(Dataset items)
※ ※ ※
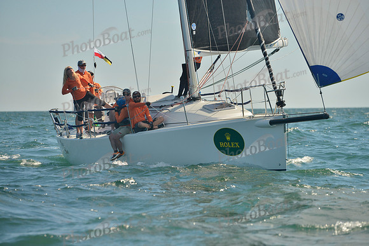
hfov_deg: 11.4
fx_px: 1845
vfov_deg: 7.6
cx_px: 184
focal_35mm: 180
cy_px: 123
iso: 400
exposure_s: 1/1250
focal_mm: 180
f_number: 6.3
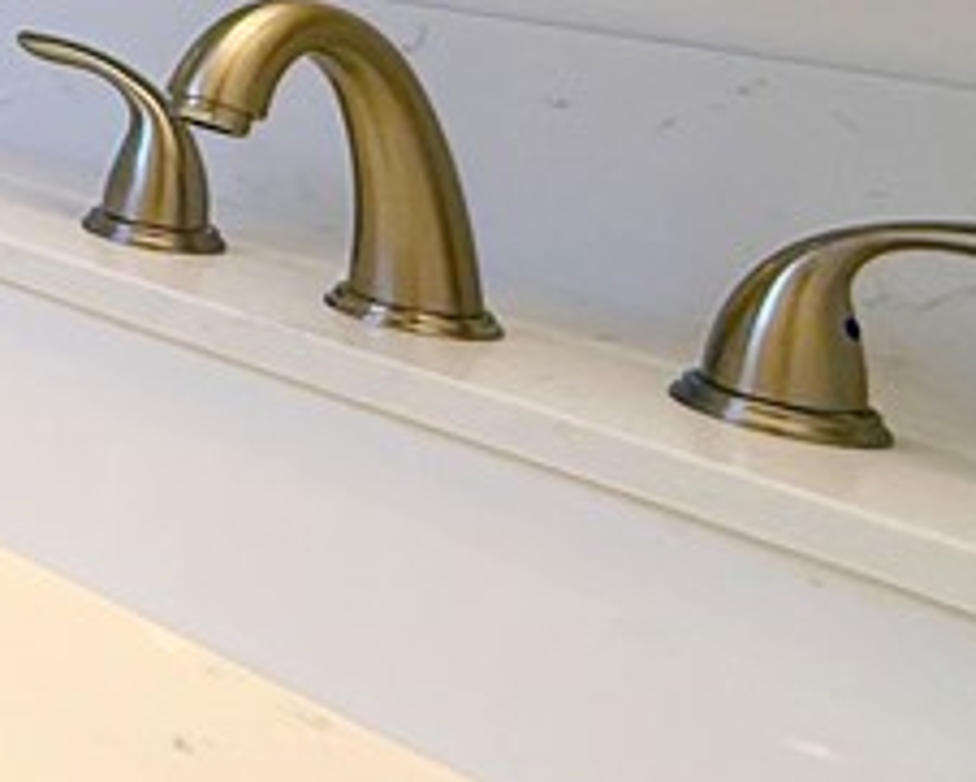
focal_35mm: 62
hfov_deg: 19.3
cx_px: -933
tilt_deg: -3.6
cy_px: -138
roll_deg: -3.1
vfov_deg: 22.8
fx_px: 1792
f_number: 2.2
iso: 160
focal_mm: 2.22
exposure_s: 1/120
※ ※ ※
• _TO-DO ITEM_: Exact repetition of each line above is expected; images are to be omitted.

• _ANSWER TO THIS EXERCISE_:
hfov_deg: 11.4
fx_px: 1845
vfov_deg: 7.6
cx_px: 184
focal_35mm: 180
cy_px: 123
iso: 400
exposure_s: 1/1250
focal_mm: 180
f_number: 6.3
focal_35mm: 62
hfov_deg: 19.3
cx_px: -933
tilt_deg: -3.6
cy_px: -138
roll_deg: -3.1
vfov_deg: 22.8
fx_px: 1792
f_number: 2.2
iso: 160
focal_mm: 2.22
exposure_s: 1/120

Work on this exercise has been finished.